## TASK BRIEF
Check the listing below line by line and report how many lines hold "pixels", with no other words.
[Opening DATASET EXTRACT section]
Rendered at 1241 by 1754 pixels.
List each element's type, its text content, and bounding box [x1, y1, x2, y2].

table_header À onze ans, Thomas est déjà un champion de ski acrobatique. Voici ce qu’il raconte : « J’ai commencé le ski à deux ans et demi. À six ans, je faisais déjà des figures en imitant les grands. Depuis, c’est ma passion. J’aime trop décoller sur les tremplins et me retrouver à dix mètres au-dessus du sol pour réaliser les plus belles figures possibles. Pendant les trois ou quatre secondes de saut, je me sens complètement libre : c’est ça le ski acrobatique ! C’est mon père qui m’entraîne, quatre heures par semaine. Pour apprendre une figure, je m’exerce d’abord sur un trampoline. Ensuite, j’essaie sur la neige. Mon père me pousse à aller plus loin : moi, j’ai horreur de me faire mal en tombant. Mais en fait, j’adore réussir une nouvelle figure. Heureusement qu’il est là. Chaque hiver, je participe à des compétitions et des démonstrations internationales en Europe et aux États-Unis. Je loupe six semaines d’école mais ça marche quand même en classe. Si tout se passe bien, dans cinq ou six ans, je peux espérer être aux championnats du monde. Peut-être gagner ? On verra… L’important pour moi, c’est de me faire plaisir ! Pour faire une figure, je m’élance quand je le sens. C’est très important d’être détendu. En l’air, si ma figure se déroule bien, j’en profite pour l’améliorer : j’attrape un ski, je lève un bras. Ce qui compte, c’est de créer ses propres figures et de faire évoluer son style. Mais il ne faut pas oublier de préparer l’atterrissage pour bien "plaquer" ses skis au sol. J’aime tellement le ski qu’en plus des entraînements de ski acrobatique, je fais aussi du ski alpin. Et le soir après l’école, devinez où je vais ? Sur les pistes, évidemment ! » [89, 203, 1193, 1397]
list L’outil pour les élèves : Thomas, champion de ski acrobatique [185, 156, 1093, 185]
[Closing DATASET EXTRACT section]
[Opening DATASET EXTRACT section]
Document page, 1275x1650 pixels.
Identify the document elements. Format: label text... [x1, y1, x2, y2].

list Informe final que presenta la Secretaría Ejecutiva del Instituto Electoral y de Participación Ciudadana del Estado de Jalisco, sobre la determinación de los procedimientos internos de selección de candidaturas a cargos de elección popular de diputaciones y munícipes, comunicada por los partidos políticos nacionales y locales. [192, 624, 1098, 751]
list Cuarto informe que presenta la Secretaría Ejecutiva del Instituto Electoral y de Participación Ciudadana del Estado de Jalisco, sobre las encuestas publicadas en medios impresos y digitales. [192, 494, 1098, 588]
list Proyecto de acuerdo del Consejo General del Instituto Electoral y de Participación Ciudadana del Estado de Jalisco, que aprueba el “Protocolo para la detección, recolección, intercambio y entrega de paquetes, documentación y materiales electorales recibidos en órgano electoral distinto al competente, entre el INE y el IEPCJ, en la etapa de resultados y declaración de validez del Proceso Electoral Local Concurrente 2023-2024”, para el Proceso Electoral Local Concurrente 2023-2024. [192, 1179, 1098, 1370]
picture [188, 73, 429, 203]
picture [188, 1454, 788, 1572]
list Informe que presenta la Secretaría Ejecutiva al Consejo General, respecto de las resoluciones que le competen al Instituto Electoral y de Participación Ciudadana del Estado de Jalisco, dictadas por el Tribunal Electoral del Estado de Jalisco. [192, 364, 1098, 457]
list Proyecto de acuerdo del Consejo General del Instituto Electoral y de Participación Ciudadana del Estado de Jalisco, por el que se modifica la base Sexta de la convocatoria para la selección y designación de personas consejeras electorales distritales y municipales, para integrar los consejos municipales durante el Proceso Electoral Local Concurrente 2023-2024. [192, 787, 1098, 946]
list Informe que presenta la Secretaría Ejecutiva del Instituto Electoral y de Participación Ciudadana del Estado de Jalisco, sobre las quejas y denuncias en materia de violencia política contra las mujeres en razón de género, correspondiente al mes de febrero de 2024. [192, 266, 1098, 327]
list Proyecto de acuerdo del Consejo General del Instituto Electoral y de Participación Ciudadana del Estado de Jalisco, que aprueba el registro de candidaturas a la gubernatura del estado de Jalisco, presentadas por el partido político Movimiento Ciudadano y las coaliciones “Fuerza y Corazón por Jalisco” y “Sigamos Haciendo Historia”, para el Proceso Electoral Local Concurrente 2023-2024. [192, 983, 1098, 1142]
[Closing DATASET EXTRACT section]
[Opening DATASET EXTRACT section]
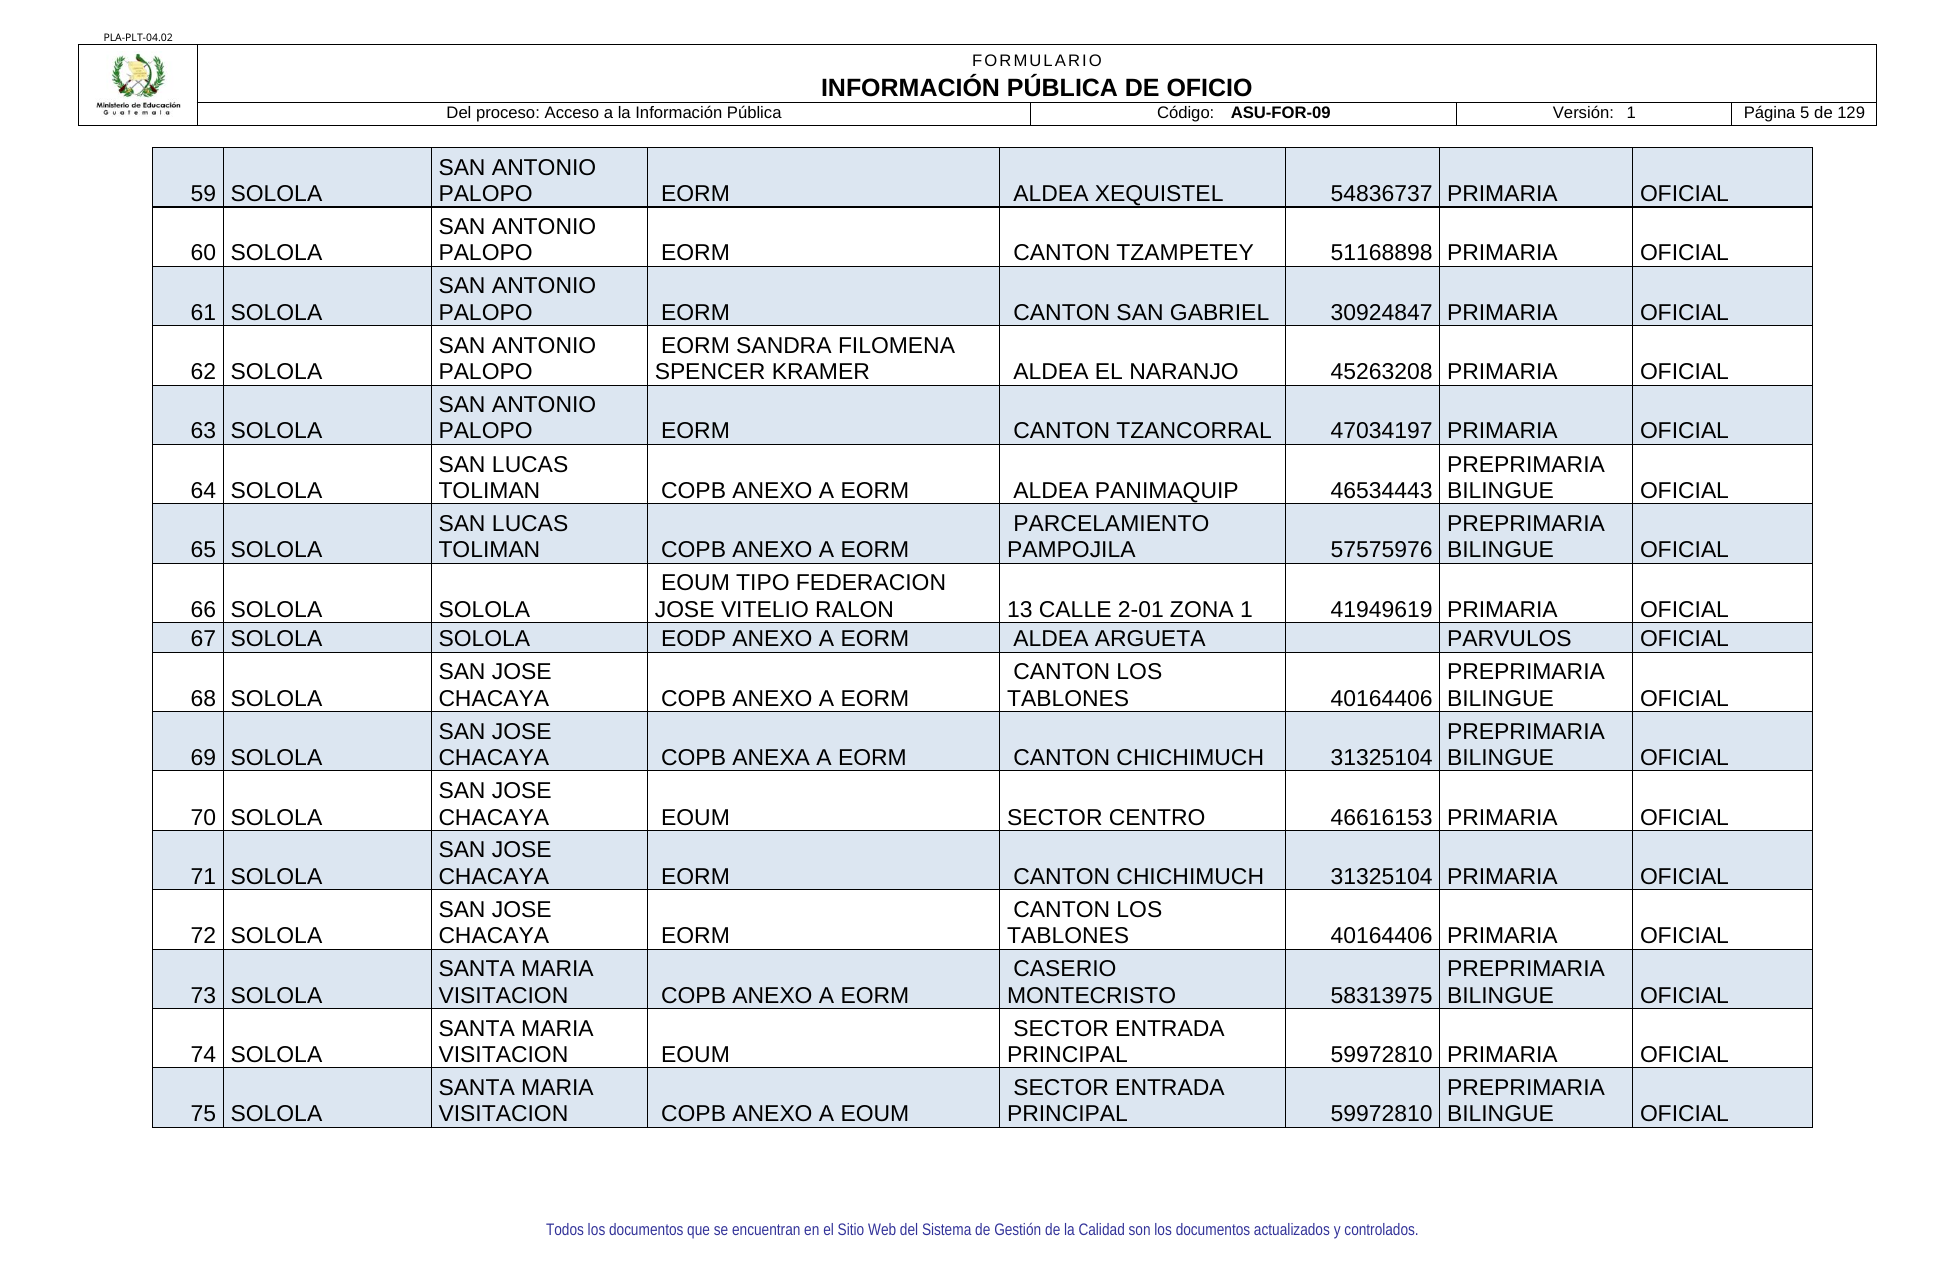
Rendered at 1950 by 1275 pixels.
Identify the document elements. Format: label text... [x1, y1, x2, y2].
[Closing DATASET EXTRACT section]
## OUTPUT FOR THIS TASK
3